__TASK DESCRIPTION__: Line by line, repeat all the material exactly as it appears.

....................

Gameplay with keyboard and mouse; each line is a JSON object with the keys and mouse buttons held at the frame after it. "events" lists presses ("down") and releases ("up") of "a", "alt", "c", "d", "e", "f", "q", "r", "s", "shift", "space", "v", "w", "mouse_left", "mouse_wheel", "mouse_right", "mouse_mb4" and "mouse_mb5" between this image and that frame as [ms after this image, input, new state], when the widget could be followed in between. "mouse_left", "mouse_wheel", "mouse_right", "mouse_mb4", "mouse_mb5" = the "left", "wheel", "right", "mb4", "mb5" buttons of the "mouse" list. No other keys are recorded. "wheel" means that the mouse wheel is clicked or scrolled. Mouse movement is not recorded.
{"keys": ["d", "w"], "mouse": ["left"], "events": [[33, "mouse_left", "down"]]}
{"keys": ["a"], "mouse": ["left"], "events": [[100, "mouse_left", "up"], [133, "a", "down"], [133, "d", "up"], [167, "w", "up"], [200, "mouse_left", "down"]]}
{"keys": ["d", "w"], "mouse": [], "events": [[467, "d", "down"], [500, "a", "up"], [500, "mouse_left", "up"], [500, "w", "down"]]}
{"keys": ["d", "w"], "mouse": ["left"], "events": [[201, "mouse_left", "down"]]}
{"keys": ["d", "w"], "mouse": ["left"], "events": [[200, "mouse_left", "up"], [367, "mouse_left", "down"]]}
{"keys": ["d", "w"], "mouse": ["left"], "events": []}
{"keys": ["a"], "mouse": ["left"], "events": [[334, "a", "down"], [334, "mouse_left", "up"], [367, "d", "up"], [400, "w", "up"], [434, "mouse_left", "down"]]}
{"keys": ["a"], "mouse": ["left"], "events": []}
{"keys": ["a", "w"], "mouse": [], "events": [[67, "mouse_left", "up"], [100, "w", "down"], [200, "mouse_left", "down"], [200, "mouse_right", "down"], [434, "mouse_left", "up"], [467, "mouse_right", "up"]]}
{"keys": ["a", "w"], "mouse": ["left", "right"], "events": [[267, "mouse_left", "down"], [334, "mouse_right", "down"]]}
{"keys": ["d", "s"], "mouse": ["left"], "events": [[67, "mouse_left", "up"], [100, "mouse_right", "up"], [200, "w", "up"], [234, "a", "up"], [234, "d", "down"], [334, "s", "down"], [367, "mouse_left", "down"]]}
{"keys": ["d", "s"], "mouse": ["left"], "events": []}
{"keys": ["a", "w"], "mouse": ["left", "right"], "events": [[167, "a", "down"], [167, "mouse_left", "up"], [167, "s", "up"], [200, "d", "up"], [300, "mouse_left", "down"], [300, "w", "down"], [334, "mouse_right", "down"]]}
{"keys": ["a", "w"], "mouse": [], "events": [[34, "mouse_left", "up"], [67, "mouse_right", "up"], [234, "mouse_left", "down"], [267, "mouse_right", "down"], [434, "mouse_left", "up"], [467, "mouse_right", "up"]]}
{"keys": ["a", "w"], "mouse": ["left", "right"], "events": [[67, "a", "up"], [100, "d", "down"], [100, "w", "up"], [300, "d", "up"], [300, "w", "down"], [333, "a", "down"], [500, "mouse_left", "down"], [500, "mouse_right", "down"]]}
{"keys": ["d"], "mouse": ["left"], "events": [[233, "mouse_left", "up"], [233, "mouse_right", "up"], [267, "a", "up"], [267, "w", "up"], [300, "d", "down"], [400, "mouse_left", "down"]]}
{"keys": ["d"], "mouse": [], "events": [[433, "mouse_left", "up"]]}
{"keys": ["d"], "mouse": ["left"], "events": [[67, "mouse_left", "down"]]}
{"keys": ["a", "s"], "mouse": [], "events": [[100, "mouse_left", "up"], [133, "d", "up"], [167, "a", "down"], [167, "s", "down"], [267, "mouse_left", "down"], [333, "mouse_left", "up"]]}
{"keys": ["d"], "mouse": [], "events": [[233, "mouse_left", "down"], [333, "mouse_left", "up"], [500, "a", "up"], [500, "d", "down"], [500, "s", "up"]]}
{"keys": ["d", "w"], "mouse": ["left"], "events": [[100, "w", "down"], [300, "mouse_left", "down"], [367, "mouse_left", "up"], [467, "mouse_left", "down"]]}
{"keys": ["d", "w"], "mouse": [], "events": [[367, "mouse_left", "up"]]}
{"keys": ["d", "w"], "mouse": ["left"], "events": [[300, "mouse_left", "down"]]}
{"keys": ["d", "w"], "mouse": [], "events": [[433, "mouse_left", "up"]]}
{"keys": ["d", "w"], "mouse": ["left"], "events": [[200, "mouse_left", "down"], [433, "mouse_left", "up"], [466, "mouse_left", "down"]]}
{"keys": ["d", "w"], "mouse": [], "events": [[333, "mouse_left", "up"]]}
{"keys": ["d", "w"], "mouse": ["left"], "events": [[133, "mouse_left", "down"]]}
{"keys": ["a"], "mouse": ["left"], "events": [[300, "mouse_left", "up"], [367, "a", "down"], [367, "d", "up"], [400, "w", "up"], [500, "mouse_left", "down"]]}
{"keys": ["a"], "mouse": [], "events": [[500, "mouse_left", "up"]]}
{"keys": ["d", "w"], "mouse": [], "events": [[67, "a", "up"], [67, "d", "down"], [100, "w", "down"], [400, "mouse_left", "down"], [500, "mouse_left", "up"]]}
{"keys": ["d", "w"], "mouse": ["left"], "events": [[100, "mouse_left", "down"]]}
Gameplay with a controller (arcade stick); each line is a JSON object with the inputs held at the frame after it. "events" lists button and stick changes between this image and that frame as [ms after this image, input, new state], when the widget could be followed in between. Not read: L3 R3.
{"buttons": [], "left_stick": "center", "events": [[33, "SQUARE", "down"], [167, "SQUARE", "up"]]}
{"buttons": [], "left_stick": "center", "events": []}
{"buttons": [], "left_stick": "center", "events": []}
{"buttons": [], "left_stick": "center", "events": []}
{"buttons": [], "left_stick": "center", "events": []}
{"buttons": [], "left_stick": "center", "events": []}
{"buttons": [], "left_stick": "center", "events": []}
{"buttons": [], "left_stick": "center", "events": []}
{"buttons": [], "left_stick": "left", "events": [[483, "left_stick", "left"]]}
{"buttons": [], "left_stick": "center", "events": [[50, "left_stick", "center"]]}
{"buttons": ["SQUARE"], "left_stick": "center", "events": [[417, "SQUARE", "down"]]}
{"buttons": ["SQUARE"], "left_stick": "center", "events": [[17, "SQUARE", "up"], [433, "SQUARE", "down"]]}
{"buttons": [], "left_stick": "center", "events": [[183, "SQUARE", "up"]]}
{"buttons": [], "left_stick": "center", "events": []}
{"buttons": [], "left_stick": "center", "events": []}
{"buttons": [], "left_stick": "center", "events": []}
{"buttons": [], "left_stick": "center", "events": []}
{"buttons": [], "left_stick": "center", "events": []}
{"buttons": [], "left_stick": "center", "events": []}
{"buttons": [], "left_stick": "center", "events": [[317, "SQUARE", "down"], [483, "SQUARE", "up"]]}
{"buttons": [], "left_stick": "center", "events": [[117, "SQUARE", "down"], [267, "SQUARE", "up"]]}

....................

__EXERCISE SOLUTION__:
Gameplay with keyboard and mouse; each line is a JSON object with the keys and mouse buttons held at the frame after it. "events" lists presses ("down") and releases ("up") of "a", "alt", "c", "d", "e", "f", "q", "r", "s", "shift", "space", "v", "w", "mouse_left", "mouse_wheel", "mouse_right", "mouse_mb4" and "mouse_mb5" between this image and that frame as [ms after this image, input, new state], when the widget could be followed in between. "mouse_left", "mouse_wheel", "mouse_right", "mouse_mb4", "mouse_mb5" = the "left", "wheel", "right", "mb4", "mb5" buttons of the "mouse" list. No other keys are recorded. "wheel" means that the mouse wheel is clicked or scrolled. Mouse movement is not recorded.
{"keys": ["d", "w"], "mouse": ["left"], "events": [[33, "mouse_left", "down"]]}
{"keys": ["a"], "mouse": ["left"], "events": [[100, "mouse_left", "up"], [133, "a", "down"], [133, "d", "up"], [167, "w", "up"], [200, "mouse_left", "down"]]}
{"keys": ["d", "w"], "mouse": [], "events": [[467, "d", "down"], [500, "a", "up"], [500, "mouse_left", "up"], [500, "w", "down"]]}
{"keys": ["d", "w"], "mouse": ["left"], "events": [[201, "mouse_left", "down"]]}
{"keys": ["d", "w"], "mouse": ["left"], "events": [[200, "mouse_left", "up"], [367, "mouse_left", "down"]]}
{"keys": ["d", "w"], "mouse": ["left"], "events": []}
{"keys": ["a"], "mouse": ["left"], "events": [[334, "a", "down"], [334, "mouse_left", "up"], [367, "d", "up"], [400, "w", "up"], [434, "mouse_left", "down"]]}
{"keys": ["a"], "mouse": ["left"], "events": []}
{"keys": ["a", "w"], "mouse": [], "events": [[67, "mouse_left", "up"], [100, "w", "down"], [200, "mouse_left", "down"], [200, "mouse_right", "down"], [434, "mouse_left", "up"], [467, "mouse_right", "up"]]}
{"keys": ["a", "w"], "mouse": ["left", "right"], "events": [[267, "mouse_left", "down"], [334, "mouse_right", "down"]]}
{"keys": ["d", "s"], "mouse": ["left"], "events": [[67, "mouse_left", "up"], [100, "mouse_right", "up"], [200, "w", "up"], [234, "a", "up"], [234, "d", "down"], [334, "s", "down"], [367, "mouse_left", "down"]]}
{"keys": ["d", "s"], "mouse": ["left"], "events": []}
{"keys": ["a", "w"], "mouse": ["left", "right"], "events": [[167, "a", "down"], [167, "mouse_left", "up"], [167, "s", "up"], [200, "d", "up"], [300, "mouse_left", "down"], [300, "w", "down"], [334, "mouse_right", "down"]]}
{"keys": ["a", "w"], "mouse": [], "events": [[34, "mouse_left", "up"], [67, "mouse_right", "up"], [234, "mouse_left", "down"], [267, "mouse_right", "down"], [434, "mouse_left", "up"], [467, "mouse_right", "up"]]}
{"keys": ["a", "w"], "mouse": ["left", "right"], "events": [[67, "a", "up"], [100, "d", "down"], [100, "w", "up"], [300, "d", "up"], [300, "w", "down"], [333, "a", "down"], [500, "mouse_left", "down"], [500, "mouse_right", "down"]]}
{"keys": ["d"], "mouse": ["left"], "events": [[233, "mouse_left", "up"], [233, "mouse_right", "up"], [267, "a", "up"], [267, "w", "up"], [300, "d", "down"], [400, "mouse_left", "down"]]}
{"keys": ["d"], "mouse": [], "events": [[433, "mouse_left", "up"]]}
{"keys": ["d"], "mouse": ["left"], "events": [[67, "mouse_left", "down"]]}
{"keys": ["a", "s"], "mouse": [], "events": [[100, "mouse_left", "up"], [133, "d", "up"], [167, "a", "down"], [167, "s", "down"], [267, "mouse_left", "down"], [333, "mouse_left", "up"]]}
{"keys": ["d"], "mouse": [], "events": [[233, "mouse_left", "down"], [333, "mouse_left", "up"], [500, "a", "up"], [500, "d", "down"], [500, "s", "up"]]}
{"keys": ["d", "w"], "mouse": ["left"], "events": [[100, "w", "down"], [300, "mouse_left", "down"], [367, "mouse_left", "up"], [467, "mouse_left", "down"]]}
{"keys": ["d", "w"], "mouse": [], "events": [[367, "mouse_left", "up"]]}
{"keys": ["d", "w"], "mouse": ["left"], "events": [[300, "mouse_left", "down"]]}
{"keys": ["d", "w"], "mouse": [], "events": [[433, "mouse_left", "up"]]}
{"keys": ["d", "w"], "mouse": ["left"], "events": [[200, "mouse_left", "down"], [433, "mouse_left", "up"], [466, "mouse_left", "down"]]}
{"keys": ["d", "w"], "mouse": [], "events": [[333, "mouse_left", "up"]]}
{"keys": ["d", "w"], "mouse": ["left"], "events": [[133, "mouse_left", "down"]]}
{"keys": ["a"], "mouse": ["left"], "events": [[300, "mouse_left", "up"], [367, "a", "down"], [367, "d", "up"], [400, "w", "up"], [500, "mouse_left", "down"]]}
{"keys": ["a"], "mouse": [], "events": [[500, "mouse_left", "up"]]}
{"keys": ["d", "w"], "mouse": [], "events": [[67, "a", "up"], [67, "d", "down"], [100, "w", "down"], [400, "mouse_left", "down"], [500, "mouse_left", "up"]]}
{"keys": ["d", "w"], "mouse": ["left"], "events": [[100, "mouse_left", "down"]]}
Gameplay with a controller (arcade stick); each line is a JSON object with the inputs held at the frame after it. "events" lists button and stick changes between this image and that frame as [ms after this image, input, new state], when the widget could be followed in between. Not read: L3 R3.
{"buttons": [], "left_stick": "center", "events": [[33, "SQUARE", "down"], [167, "SQUARE", "up"]]}
{"buttons": [], "left_stick": "center", "events": []}
{"buttons": [], "left_stick": "center", "events": []}
{"buttons": [], "left_stick": "center", "events": []}
{"buttons": [], "left_stick": "center", "events": []}
{"buttons": [], "left_stick": "center", "events": []}
{"buttons": [], "left_stick": "center", "events": []}
{"buttons": [], "left_stick": "center", "events": []}
{"buttons": [], "left_stick": "left", "events": [[483, "left_stick", "left"]]}
{"buttons": [], "left_stick": "center", "events": [[50, "left_stick", "center"]]}
{"buttons": ["SQUARE"], "left_stick": "center", "events": [[417, "SQUARE", "down"]]}
{"buttons": ["SQUARE"], "left_stick": "center", "events": [[17, "SQUARE", "up"], [433, "SQUARE", "down"]]}
{"buttons": [], "left_stick": "center", "events": [[183, "SQUARE", "up"]]}
{"buttons": [], "left_stick": "center", "events": []}
{"buttons": [], "left_stick": "center", "events": []}
{"buttons": [], "left_stick": "center", "events": []}
{"buttons": [], "left_stick": "center", "events": []}
{"buttons": [], "left_stick": "center", "events": []}
{"buttons": [], "left_stick": "center", "events": []}
{"buttons": [], "left_stick": "center", "events": [[317, "SQUARE", "down"], [483, "SQUARE", "up"]]}
{"buttons": [], "left_stick": "center", "events": [[117, "SQUARE", "down"], [267, "SQUARE", "up"]]}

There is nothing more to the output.